United States v. Meigs/Opinion of the Court
Of the appellees, one was a deputy-clerk of the Supreme Court of the District of Columbia, another was the crier of that court, and two others were messengers. They each sued in the Court of Claims to recover the additional compensation allowed to certain employees of the government by the joint resolution of Congress of Feb. 28, 1867. 14 Stat. 569.
The Court of Claims finds the above facts, and while it says, in what purports to be an opinion, that it believes that the resolution refers to clerks and employees of the executive branches of the government alone, and does not extend to those of the judiciary, it nevertheless renders a judgment for the claimants.
We concur with the Court of Claims in the opinion that the resolution does not extend to the officers and employees of the judicial department of the government, and though in some instances it may not be easy to say to which department a claimant may belong, we have no difficulty in holding that each of the present claimants belongs to that department.
The deputy-clerk, Meigs, whose case is the principal one, was appointed by the clerk of the court, and the latter was appointed by the court. The deputy served at a salary fixed by contract between him and the clerk. He was also paid by the clerk, and worked for the clerk, and performed services which it was the duty of the clerk to perform, and for which the clerk received compensation by fees paid by the litigants for whom those services were rendered. It is very difficult to see how this deputy-clerk can be called an employ e of the government at all. The government was never liable to him for any salary at any time, and, if the principal clerk had failed to pay him the $2,000, the government clearly would not have been liable for it. How, then, can it be liable for the additional twenty per cent?
Mulloy, the crier, and Taylor and Grimes, the messengers, were employees of the court,-the first appointed by the court and the others by the marshal, to perform services immediately in connection with the court and its judges; and, if employees of the government at all, they certainly belong to the judicial department, and not to the executive.
The case of Manning, 13 Wall. 578, is relied on as covering the case of the present claimants. Manning was a guard in the jail of the penitentiary of the District of Columbia. He was appointed by the warden of the jail, and his compensation fixed by the Secretary of the Interior. Whether the warden of the jail, since the office has been disconnected from the marshal's office, can be held to belong to the judicial branch of the government, it is not necessary to decide; but a decision which would recognize all the county jails, penitentiaries, and other prisons of the United States as belonging to the judicial, as distinguished from the executive, department of government, would, we imagine, excite surprise.
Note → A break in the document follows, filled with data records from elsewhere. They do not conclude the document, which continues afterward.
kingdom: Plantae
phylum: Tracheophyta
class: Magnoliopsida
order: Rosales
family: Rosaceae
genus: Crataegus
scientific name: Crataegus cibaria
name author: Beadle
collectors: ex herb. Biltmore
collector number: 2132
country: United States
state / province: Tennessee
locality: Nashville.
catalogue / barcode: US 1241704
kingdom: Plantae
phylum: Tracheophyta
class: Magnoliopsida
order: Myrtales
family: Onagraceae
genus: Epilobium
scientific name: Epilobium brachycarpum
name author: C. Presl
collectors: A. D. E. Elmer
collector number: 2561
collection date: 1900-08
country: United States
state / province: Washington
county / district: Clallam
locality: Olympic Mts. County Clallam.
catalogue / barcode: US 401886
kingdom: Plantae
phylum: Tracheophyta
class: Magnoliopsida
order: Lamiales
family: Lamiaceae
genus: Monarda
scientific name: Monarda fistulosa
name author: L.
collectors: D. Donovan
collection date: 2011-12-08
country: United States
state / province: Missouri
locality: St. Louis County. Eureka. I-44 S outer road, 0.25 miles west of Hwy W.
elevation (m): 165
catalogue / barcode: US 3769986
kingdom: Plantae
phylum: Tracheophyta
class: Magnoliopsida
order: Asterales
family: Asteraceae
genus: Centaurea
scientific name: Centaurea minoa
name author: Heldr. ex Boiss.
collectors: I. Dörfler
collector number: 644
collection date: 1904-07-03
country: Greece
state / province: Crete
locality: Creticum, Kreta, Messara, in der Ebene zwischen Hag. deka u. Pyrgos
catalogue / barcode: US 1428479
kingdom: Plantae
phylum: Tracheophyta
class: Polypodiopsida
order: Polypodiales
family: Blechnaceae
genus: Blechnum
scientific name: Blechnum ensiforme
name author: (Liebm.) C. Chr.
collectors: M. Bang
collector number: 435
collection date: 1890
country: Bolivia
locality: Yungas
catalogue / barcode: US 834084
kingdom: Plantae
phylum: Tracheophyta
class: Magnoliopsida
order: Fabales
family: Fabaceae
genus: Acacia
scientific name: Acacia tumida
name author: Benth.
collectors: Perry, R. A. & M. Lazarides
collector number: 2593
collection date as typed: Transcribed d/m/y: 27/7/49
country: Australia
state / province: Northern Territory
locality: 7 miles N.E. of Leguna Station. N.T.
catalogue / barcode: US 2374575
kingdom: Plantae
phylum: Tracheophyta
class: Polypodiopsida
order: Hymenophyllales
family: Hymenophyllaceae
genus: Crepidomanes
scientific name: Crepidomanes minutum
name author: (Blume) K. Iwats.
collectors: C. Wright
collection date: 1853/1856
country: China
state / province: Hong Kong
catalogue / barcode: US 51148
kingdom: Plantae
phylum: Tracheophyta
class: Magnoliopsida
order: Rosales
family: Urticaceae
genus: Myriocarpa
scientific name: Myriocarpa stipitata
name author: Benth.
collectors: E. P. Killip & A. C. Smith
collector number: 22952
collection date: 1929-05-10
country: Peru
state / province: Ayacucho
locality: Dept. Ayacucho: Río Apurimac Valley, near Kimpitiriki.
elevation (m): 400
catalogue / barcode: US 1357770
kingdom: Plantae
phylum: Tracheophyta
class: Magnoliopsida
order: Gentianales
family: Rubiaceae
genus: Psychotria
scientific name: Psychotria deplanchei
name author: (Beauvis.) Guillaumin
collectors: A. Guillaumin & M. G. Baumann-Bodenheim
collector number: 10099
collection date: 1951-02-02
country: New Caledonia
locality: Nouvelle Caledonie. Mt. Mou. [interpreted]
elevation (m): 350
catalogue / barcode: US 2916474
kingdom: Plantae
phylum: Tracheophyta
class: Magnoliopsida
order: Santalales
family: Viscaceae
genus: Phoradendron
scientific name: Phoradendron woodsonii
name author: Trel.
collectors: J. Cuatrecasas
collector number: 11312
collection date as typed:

It is very clear that Manning was not an employ e under the court, and that the crier and the messengers are; and, if the deputy-clerk can be said to be in the employment of any but his principal, he also performs duties under the immediate control of the court.
The circumstance that in the emolument account of the clerk the auditor allows him to deduct, from the fees which he would otherwise pay into the treasury, the deputy's compensation, does not make him an employ e of the department. All claims paid out of the treasury of the United States must be audited by one of its officers, and approved by one of the comptrollers; but their action in allowing or refusing to allow a claim proves nothing as to which of these great constitutional divisions, executive, legislative, or judicial, the claimant belongs.
Judgment reversed, with directions to dismiss the petitions.